Your childhood is real, and the effect that it has on you—good or bad— is real, as well. You must look back one last time. First, though, you must let down your defense, drop your guard, maybe, for the first time. When you change how you think, you can do it. Yes, others have hurt many of us in so many ways. Our pain has its roots in and grows from a life being interfered with by just about anybody who feels that they somehow have the right to spoil our happiness. You have to go back to this point. It is where your path to a way of thinking that is in your best interest begins.
The Creator created you to be a complete person, and now you will be. That goes for all of us. It is a journey that begins with the first step, and the first step should always be taken in early childhood—though for far too many, it is not. If you do not get it then, get it when. Childhood is where our personality and sensitivities form. What comes next is the product of our environment. Our thoughts originate by way of the senses in our mental and physical environment. They are molded in the image of the messages we receive through awareness and perception.
When your self-esteem is low, you will not be the best that you can be. It is not that you cannot be your best. You just will not let yourself do it. You are weak though you act strong, and that is not pretty and fools no one. You have to be Self-aware. It will never leave you; it is with you for life. It is how a child develops a healthy sense of self-worth. Then you can say, I am “somebody” and mean it. And it does not always happen when it should.
What has the most negative impact on our lives is when our self-esteem does not develop at all. You need it to live an emotionally mature life. It is not likely that you can have a productive life without a heavy dose of self-esteem. We all need it. If this does not happen in early childhood, it will cause you to think, feel and act how you would rather not. Life will be difficult, at best. It can take years, if ever, to gain what you never had but always needed.

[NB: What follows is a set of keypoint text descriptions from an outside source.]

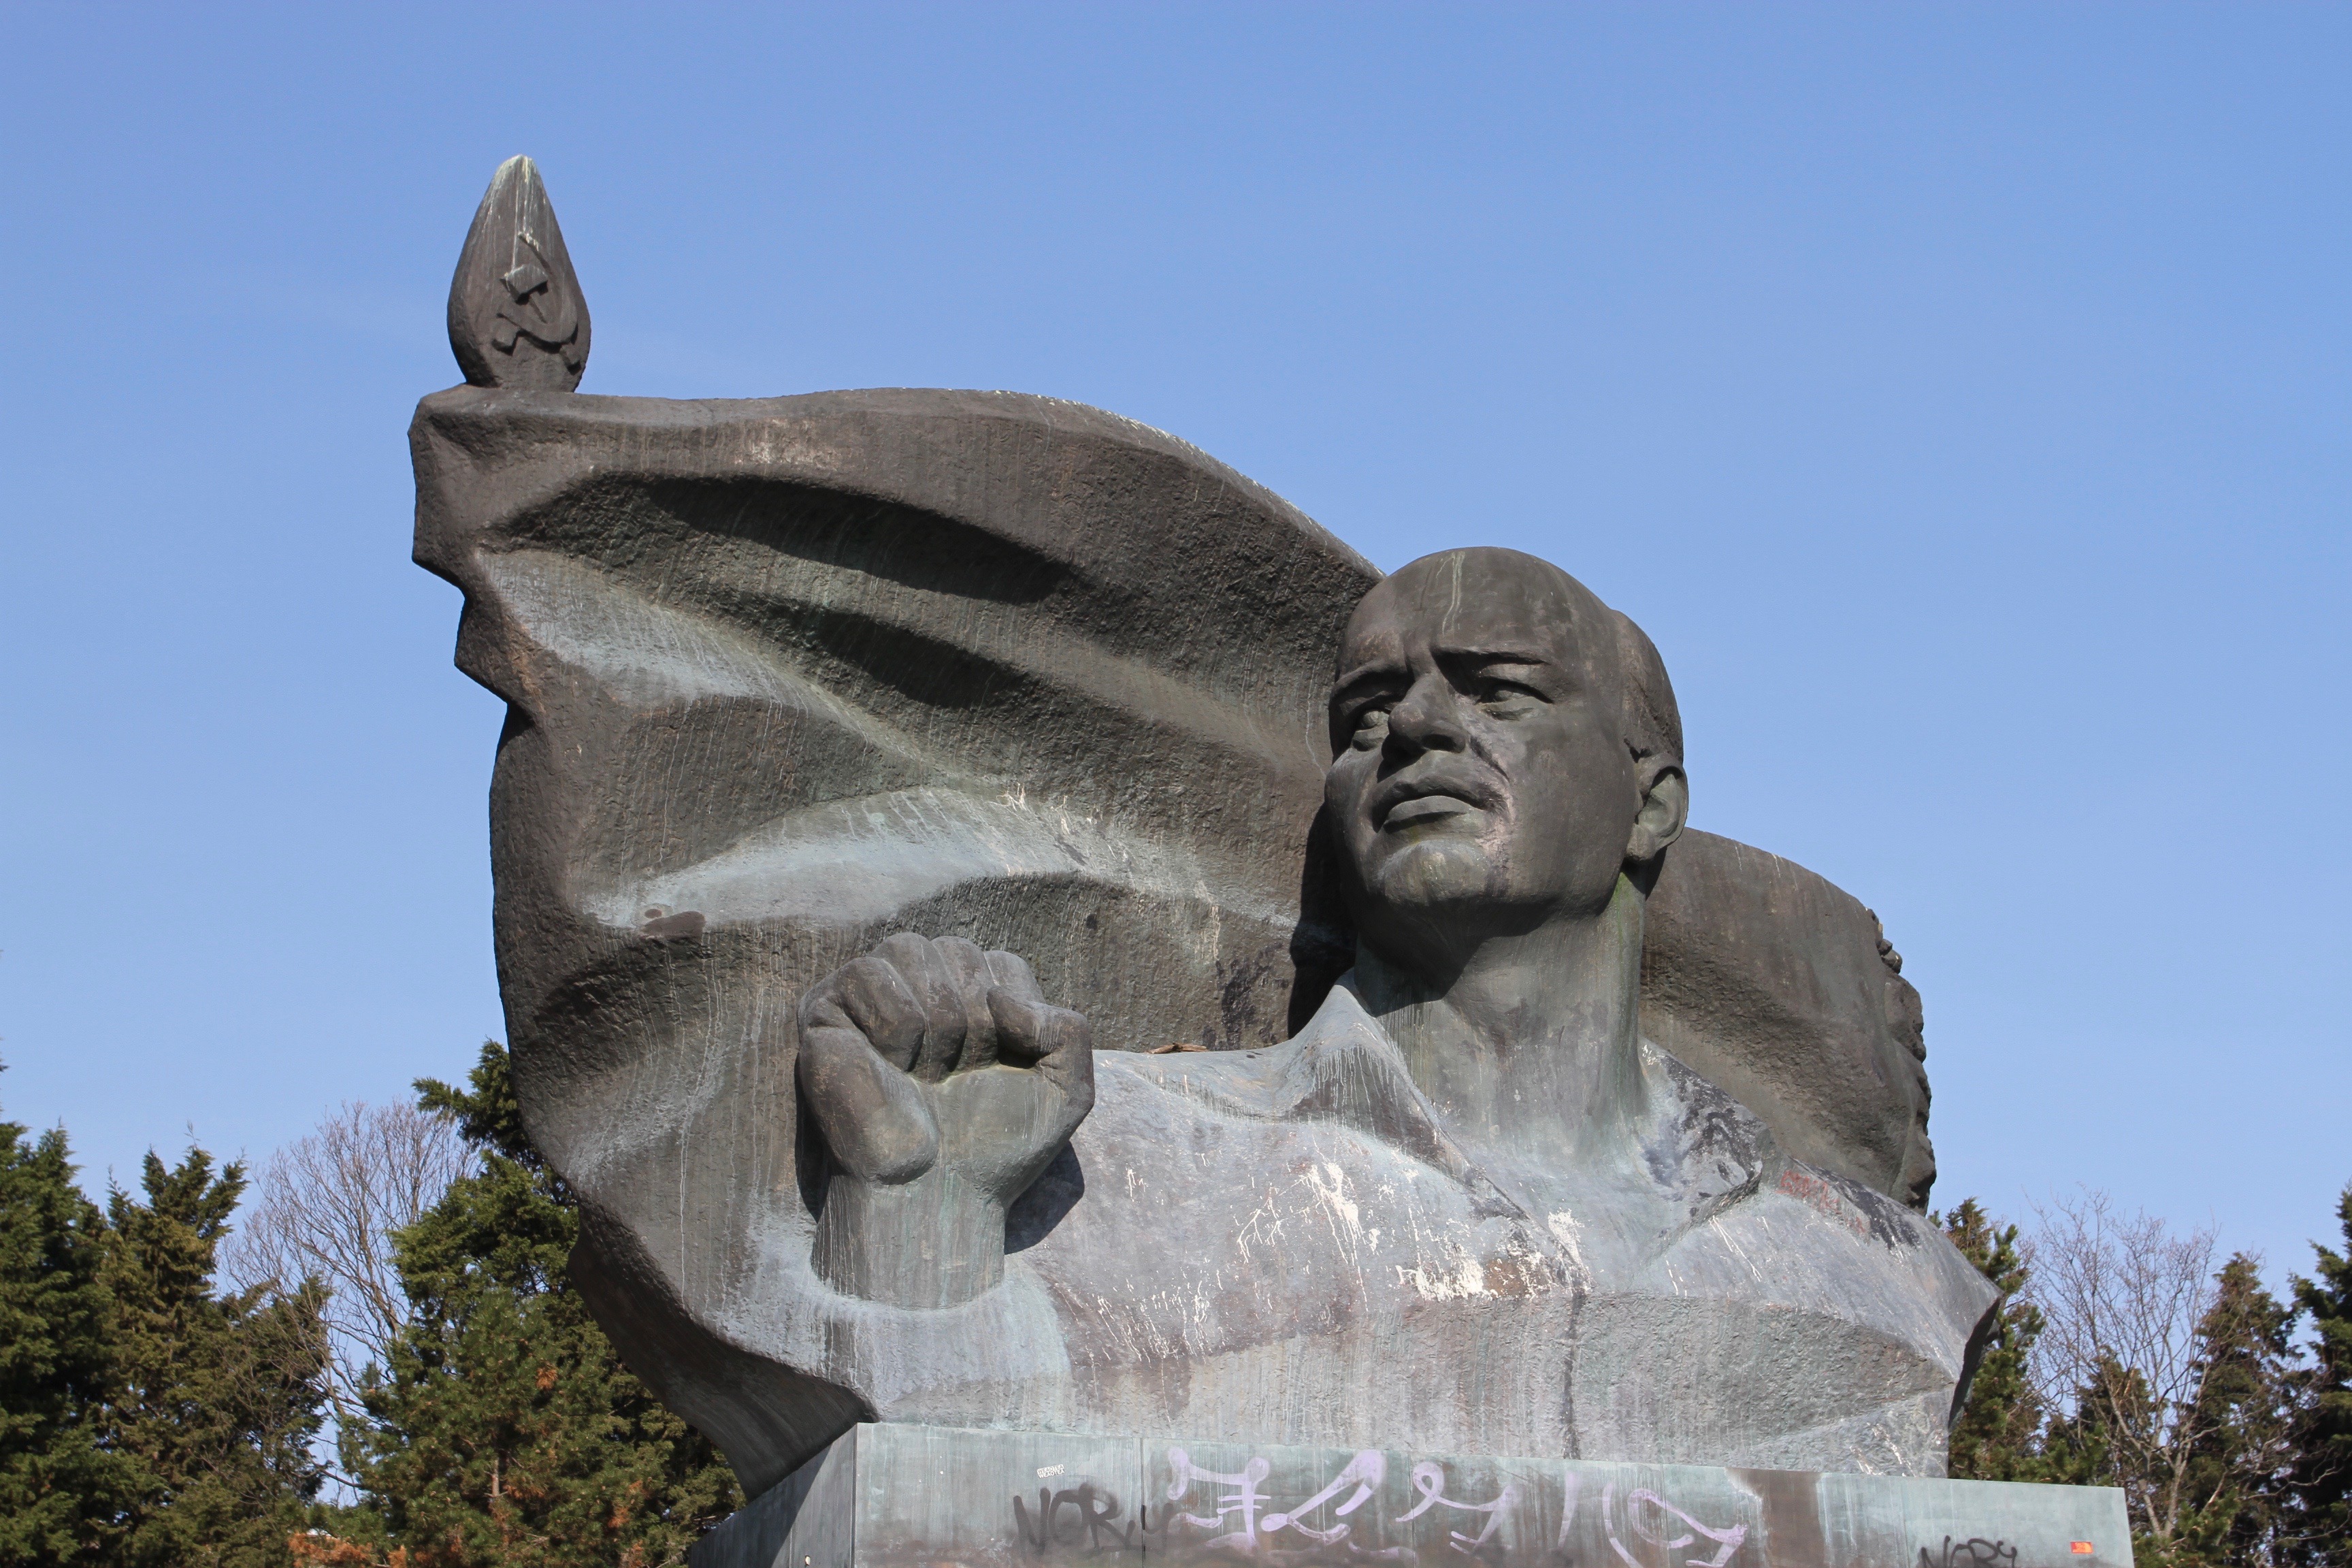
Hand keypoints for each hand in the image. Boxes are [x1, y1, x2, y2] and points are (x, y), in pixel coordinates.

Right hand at [797, 934, 1093, 1307]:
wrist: (933, 1200)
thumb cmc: (994, 1150)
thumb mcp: (1067, 1092)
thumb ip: (1070, 1029)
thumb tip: (1000, 996)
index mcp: (971, 997)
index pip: (1001, 965)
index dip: (1011, 1021)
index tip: (996, 1074)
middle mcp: (920, 988)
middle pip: (957, 951)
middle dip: (972, 1023)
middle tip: (955, 1080)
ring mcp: (871, 996)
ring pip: (910, 949)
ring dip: (934, 1022)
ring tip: (925, 1074)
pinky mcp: (824, 1010)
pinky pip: (867, 971)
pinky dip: (894, 1023)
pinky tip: (892, 1065)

The American Academy of Pediatrics in a Healthy Children article defines self-esteem as “the way in which an individual perceives herself—in other words, her own thoughts and feelings about herself and her ability to achieve in ways that are important to her. This self-esteem is shaped by not only a child’s own perceptions and expectations, but also by the perceptions and expectations of significant people in her life—how she is thought of and treated by parents, teachers and friends. The closer her perceived self (how she sees herself) comes to her ideal self (how she would like to be) the higher her self-esteem.”